* **PROBLEM DETAILS**: Print all of the records below line for line, with no change to any word, number or symbol.
[DATA FOR THE TASK — start]
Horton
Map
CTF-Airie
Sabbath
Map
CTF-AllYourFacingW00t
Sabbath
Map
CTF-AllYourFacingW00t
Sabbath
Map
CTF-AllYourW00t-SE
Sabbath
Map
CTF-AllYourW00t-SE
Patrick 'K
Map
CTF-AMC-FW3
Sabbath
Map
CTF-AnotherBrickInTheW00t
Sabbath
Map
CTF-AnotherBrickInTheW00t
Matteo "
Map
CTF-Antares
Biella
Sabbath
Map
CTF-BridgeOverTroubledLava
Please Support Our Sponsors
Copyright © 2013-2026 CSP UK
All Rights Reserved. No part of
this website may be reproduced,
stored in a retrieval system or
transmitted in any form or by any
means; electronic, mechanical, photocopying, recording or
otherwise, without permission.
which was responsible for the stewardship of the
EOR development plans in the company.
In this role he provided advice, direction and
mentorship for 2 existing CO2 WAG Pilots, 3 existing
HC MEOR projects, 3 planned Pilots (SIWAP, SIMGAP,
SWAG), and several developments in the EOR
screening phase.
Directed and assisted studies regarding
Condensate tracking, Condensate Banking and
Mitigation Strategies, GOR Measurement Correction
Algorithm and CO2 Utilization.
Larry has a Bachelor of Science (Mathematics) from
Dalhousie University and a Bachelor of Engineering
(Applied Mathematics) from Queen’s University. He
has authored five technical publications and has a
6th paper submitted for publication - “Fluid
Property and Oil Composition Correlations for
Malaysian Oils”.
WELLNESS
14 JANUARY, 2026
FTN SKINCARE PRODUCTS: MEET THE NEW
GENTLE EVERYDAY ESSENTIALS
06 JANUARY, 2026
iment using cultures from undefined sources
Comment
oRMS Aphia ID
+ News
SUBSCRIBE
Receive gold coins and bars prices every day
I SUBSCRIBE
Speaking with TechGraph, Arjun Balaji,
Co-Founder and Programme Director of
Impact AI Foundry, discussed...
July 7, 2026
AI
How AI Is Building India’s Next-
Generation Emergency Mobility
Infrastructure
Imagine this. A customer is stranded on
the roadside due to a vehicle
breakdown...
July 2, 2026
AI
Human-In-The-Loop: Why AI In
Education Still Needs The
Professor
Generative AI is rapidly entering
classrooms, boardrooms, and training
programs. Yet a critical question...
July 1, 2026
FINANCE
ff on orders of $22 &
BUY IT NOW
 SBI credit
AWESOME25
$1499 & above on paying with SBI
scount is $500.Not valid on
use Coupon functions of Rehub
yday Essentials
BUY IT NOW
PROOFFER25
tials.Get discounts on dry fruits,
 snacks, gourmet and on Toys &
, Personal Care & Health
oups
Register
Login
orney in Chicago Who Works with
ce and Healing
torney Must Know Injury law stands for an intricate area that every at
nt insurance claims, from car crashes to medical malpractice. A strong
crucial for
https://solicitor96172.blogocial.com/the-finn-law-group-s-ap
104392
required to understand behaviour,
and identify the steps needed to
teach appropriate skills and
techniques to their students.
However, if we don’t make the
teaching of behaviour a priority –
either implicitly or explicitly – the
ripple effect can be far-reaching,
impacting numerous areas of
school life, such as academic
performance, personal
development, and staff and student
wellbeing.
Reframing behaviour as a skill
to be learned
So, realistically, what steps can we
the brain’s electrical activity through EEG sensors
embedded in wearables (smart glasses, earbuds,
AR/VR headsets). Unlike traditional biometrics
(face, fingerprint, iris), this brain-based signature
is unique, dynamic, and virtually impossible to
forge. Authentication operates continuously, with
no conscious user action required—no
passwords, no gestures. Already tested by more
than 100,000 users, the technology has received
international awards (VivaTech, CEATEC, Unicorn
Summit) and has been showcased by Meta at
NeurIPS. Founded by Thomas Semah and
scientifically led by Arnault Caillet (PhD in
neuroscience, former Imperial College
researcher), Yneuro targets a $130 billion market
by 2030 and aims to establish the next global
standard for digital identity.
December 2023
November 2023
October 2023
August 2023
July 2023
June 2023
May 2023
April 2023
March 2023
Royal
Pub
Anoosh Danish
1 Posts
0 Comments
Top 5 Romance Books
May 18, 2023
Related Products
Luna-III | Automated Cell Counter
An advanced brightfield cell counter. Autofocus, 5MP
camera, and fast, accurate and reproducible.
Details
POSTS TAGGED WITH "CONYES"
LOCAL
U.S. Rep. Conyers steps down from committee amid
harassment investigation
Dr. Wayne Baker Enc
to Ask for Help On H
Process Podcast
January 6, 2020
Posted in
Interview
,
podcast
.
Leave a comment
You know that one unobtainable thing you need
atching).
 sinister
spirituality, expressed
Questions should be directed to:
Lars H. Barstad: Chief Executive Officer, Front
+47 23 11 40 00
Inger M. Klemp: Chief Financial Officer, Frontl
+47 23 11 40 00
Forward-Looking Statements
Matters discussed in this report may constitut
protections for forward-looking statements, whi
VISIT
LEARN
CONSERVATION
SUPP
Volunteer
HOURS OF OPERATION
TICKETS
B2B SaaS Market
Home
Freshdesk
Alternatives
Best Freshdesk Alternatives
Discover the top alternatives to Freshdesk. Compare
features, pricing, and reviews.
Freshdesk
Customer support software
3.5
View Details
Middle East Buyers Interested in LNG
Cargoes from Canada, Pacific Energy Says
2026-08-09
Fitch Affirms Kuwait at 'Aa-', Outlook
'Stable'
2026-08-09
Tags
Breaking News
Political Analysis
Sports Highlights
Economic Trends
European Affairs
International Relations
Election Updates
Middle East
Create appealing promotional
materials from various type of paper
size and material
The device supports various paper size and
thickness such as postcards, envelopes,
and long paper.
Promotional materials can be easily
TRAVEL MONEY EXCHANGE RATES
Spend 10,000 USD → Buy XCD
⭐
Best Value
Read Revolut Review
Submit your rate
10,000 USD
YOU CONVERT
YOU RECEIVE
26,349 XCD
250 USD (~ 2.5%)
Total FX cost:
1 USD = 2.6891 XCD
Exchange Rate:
[DATA FOR THE TASK — finish]
* **SOLUTION FOR THIS EXERCISE**:
Horton
Map
CTF-Airie
Sabbath
Map
CTF-AllYourFacingW00t
Sabbath
Map
CTF-AllYourFacingW00t
Sabbath
Map
CTF-AllYourW00t-SE
Sabbath
Map
CTF-AllYourW00t-SE
Patrick 'K
Map
CTF-AMC-FW3
Sabbath
Map
CTF-AnotherBrickInTheW00t
Sabbath
Map
CTF-AnotherBrickInTheW00t
Matteo "
Map
CTF-Antares
Biella
Sabbath
Map
CTF-BridgeOverTroubledLava
Please Support Our Sponsors
Copyright © 2013-2026 CSP UK
All Rights Reserved. No part of
this website may be reproduced,
stored in a retrieval system or
transmitted in any form or by any
means; electronic, mechanical, photocopying, recording or
otherwise, without permission.
which was responsible for the stewardship of the
EOR development plans in the company.
In this role he provided advice, direction and
mentorship for 2 existing CO2 WAG Pilots, 3 existing
HC MEOR projects, 3 planned Pilots (SIWAP, SIMGAP,
SWAG), and several developments in the EOR
screening phase.
Directed and assisted studies regarding
Condensate tracking, Condensate Banking and
Mitigation Strategies, GOR Measurement Correction
Algorithm and CO2 Utilization.
Larry has a Bachelor of Science (Mathematics) from
Dalhousie University and a Bachelor of Engineering
(Applied Mathematics) from Queen’s University. He
has authored five technical publications and has a
6th paper submitted for publication - “Fluid
Property and Oil Composition Correlations for
Malaysian Oils”.
WELLNESS
14 JANUARY, 2026
FTN SKINCARE PRODUCTS: MEET THE NEW
GENTLE EVERYDAY ESSENTIALS
06 JANUARY, 2026
iment using cultures from undefined sources
Comment
oRMS Aphia ID
+ News
SUBSCRIBE
Receive gold coins and bars prices every day
I SUBSCRIBE
Speaking with TechGraph, Arjun Balaji,
Co-Founder and Programme Director of
Impact AI Foundry, discussed...
July 7, 2026
AI
How AI Is Building India’s Next-
Generation Emergency Mobility
Infrastructure
Imagine this. A customer is stranded on
the roadside due to a vehicle
breakdown...
July 2, 2026
AI
Human-In-The-Loop: Why AI In
Education Still Needs The
Professor
Generative AI is rapidly entering
classrooms, boardrooms, and training
programs. Yet a critical question...
July 1, 2026
FINANCE
ff on orders of $22 &
BUY IT NOW
 SBI credit
AWESOME25
$1499 & above on paying with SBI
scount is $500.Not valid on
use Coupon functions of Rehub
yday Essentials
BUY IT NOW
PROOFFER25
tials.Get discounts on dry fruits,
 snacks, gourmet and on Toys &
, Personal Care & Health
oups
Register
Login
orney in Chicago Who Works with
ce and Healing
torney Must Know Injury law stands for an intricate area that every at
nt insurance claims, from car crashes to medical malpractice. A strong
crucial for
https://solicitor96172.blogocial.com/the-finn-law-group-s-ap
104392
required to understand behaviour,
and identify the steps needed to
teach appropriate skills and
techniques to their students.
However, if we don’t make the
teaching of behaviour a priority –
either implicitly or explicitly – the
ripple effect can be far-reaching,
impacting numerous areas of
school life, such as academic
performance, personal
development, and staff and student
wellbeing.
Reframing behaviour as a skill
to be learned
So, realistically, what steps can we
the brain’s electrical activity through EEG sensors
embedded in wearables (smart glasses, earbuds,
AR/VR headsets). Unlike traditional biometrics
(face, fingerprint, iris), this brain-based signature
is unique, dynamic, and virtually impossible to
forge. Authentication operates continuously, with
no conscious user action required—no
passwords, no gestures. Already tested by more
than 100,000 users, the technology has received
international awards (VivaTech, CEATEC, Unicorn
Summit) and has been showcased by Meta at
NeurIPS. Founded by Thomas Semah and
scientifically led by Arnault Caillet (PhD in
neuroscience, former Imperial College
researcher), Yneuro targets a $130 billion market
by 2030 and aims to establish the next global
standard for digital identity.
December 2023
November 2023
October 2023
August 2023
July 2023
June 2023
May 2023
April 2023
March 2023
Royal
Pub
Anoosh Danish
1 Posts
0 Comments
Top 5 Romance Books
May 18, 2023
Related Products
Luna-III | Automated Cell Counter
An advanced brightfield cell counter. Autofocus, 5MP
camera, and fast, accurate and reproducible.
Details
POSTS TAGGED WITH "CONYES"
LOCAL
U.S. Rep. Conyers steps down from committee amid
harassment investigation
Dr. Wayne Baker Enc
to Ask for Help On H
Process Podcast
January 6, 2020
Posted in
Interview
,
podcast
.
Leave a comment
You know that one unobtainable thing you need
atching).
 sinister
spirituality, expressed
Questions should be directed to:
Lars H. Barstad: Chief Executive Officer, Front
+47 23 11 40 00
Inger M. Klemp: Chief Financial Officer, Frontl
+47 23 11 40 00
Forward-Looking Statements
Matters discussed in this report may constitut
protections for forward-looking statements, whi
VISIT
LEARN
CONSERVATION
SUPP
Volunteer
HOURS OF OPERATION
TICKETS
B2B SaaS Market
Home
Freshdesk
Alternatives
Best Freshdesk Alternatives
Discover the top alternatives to Freshdesk. Compare
features, pricing, and reviews.
Freshdesk
Customer support software
3.5
View Details
Middle East Buyers Interested in LNG
Cargoes from Canada, Pacific Energy Says
2026-08-09
Fitch Affirms Kuwait at 'Aa-', Outlook
'Stable'
2026-08-09
Tags
Breaking News
Political Analysis
Sports Highlights
Economic Trends
European Affairs
International Relations
Election Updates
Middle East
Create appealing promotional
materials from various type of paper
size and material
The device supports various paper size and
thickness such as postcards, envelopes,
and long paper.
Promotional materials can be easily
TRAVEL MONEY EXCHANGE RATES
Spend 10,000 USD → Buy XCD
⭐
Best Value
Read Revolut Review
Submit your rate
10,000 USD
YOU CONVERT
YOU RECEIVE
26,349 XCD
250 USD (~ 2.5%)
Total FX cost:
1 USD = 2.6891 XCD
Exchange Rate:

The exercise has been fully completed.